From: Borislav Petkov
Date: Mon Apr 15 2024 - 14:36:54 EST


On Thu, Feb 22, 2024 at 09:12:46PM +0300, Serge Semin wrote:
> The race condition around the ECCCLR register access happens in the IRQ
> disable method called in the device remove() procedure and in the ECC IRQ
> handler:
> 1. Enable IRQ:
> a. ECCCLR = EN_CE | EN_UE
> 2. Disable IRQ:
> a. ECCCLR = 0
> 3. IRQ handler:
> a. ECCCLR = CLR_CE | CLR_CE_CNT | CLR_CE | CLR_CE_CNT
> b. ECCCLR = 0
> c. ECCCLR = EN_CE | EN_UE
> So if the IRQ disabling procedure is called concurrently with the IRQ
> handler method the IRQ might be actually left enabled due to the
> statement 3c.
>
> The root cause of the problem is that ECCCLR register (which since v3.10a
> has been called as ECCCTL) has intermixed ECC status data clear flags and
> the IRQ enable/disable flags. Thus the IRQ disabling (clear EN flags) and
> handling (write 1 to clear ECC status data) procedures must be serialised
> around the ECCCTL register modification to prevent the race.
>
> So fix the problem described above by adding the spin-lock around the
> ECCCLR modifications and preventing the IRQ-handler from modifying the
> IRQs enable flags (there is no point in disabling the IRQ and then
> re-enabling it again within a single IRQ handler call, see the statements
> 3a/3b and 3c above).

So I'm looking at the code and am looking at this and wondering how we
even ended up in this mess?!

An interrupt handler should not *enable* the interrupt again - that's
just crazy. And I should've seen that in

4bcffe941758 ("EDAC/synopsys: Re-enable the error interrupts on v3 hw")

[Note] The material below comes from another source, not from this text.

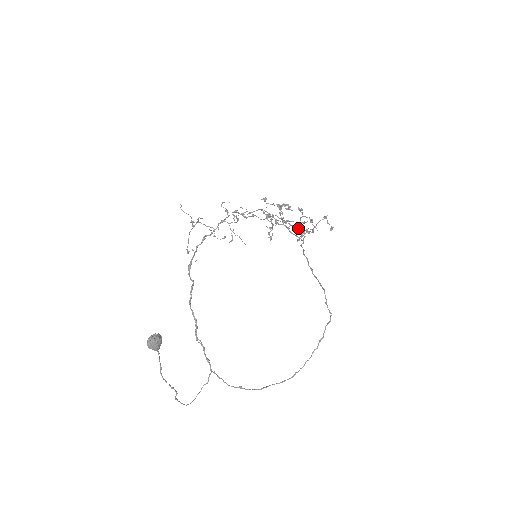
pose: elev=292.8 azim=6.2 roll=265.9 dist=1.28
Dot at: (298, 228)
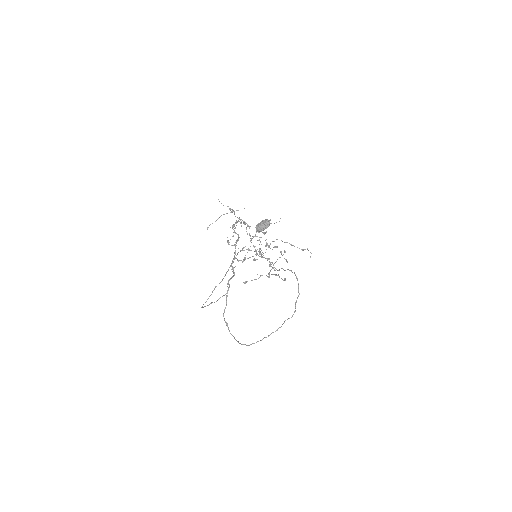
Dot at: occluded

and stopped it right there. But well, it is what it is...

So I'd like to see the following flow:

* on init, the interrupt is enabled with enable_intr() *after*
registering the interrupt handler.

* on exit, the interrupt is disabled with disable_intr() and then no
interrupts are coming in anymore.

And then I don't think you'll need the spinlock and it'll be sane
design.

Right?

--
Regards/Gruss,
Boris.

https://people.kernel.org/tglx/notes-about-netiquette